======== Passage for review ========

It's all about me

In which there are the things I’ve learned since my mom died

* If you’re friends with good people, this goodness will shine through after an event like this. Cards, calls, messages, flowers, plants, home-cooked meals, offers of childcare, thoughtful gifts – there was an absolute flood of these both while my mom was in hospital and then in the weeks following her death.

Although not everyone will contact you, or be in touch that much, which may feel a little hurtful. I was surprised when some friends stayed quiet, or just sent a brief ‘thinking of you’ message with no follow up.

======== Entries provided ========

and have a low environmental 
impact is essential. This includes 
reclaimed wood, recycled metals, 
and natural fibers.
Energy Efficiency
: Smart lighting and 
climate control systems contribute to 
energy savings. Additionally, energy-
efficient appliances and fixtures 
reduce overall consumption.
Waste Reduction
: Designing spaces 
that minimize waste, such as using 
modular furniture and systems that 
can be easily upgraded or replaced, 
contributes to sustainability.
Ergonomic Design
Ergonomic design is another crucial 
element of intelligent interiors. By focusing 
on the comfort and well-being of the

========
======== Entries provided ========

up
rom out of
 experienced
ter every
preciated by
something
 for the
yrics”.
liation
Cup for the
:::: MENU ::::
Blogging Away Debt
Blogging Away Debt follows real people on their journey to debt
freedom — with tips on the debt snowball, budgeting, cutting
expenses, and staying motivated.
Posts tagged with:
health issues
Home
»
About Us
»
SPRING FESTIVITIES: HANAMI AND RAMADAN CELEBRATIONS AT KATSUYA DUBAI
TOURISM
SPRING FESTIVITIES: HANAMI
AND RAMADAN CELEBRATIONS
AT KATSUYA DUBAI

========

-- Work instruction A --
In the grief post, what kinds of support came in while the mom was in hospital and in the weeks after her death? List every one it names.
-- Work instruction B --
Could you resume the grief post, starting right after its last sentence?

-- Response A --
Cards, calls, messages, flowers, plants, home-cooked meals, offers of childcare, and thoughtful gifts.

-- Response B --
* But that leads to the next thing I’ve learned from this experience: that until you’ve gone through the death of a parent, you can’t really truly understand what it feels like. I’ve had friends go through this in the past, and while I’ve been sympathetic and appreciated how horrible it must be, I didn’t really understand it. Nor, to my shame, did I really support them in the way I should have. But again, I don’t think you truly can until you experience this for yourself. The best support I’ve had, both emotionally and practically, has been from friends who’ve walked the same path. It’s made me realise what I need to do when this happens to my friends down the line. (Because it is, sadly, inevitable.) And it made me realise why some people haven’t really been in touch. They just don’t understand – yet.

* Everything and anything can set you off. While my mom was in hospital on a ventilator, I remember taking down a packet of garlic flakes she’d given me from the kitchen cupboard (she’d bought a kilo of the stuff and as you can imagine, that’s a lot of garlic flakes, so she’d passed a bag onto me) and crying hot tears over the saute pan as I added them to my dinner. Now she’s gone, simple things can knock me sideways. Reading the name Jacqueline in the news. Seeing the bulbs she planted in our garden start to come up. Coming across a book she gave me. Our house is stuffed with daily reminders of her.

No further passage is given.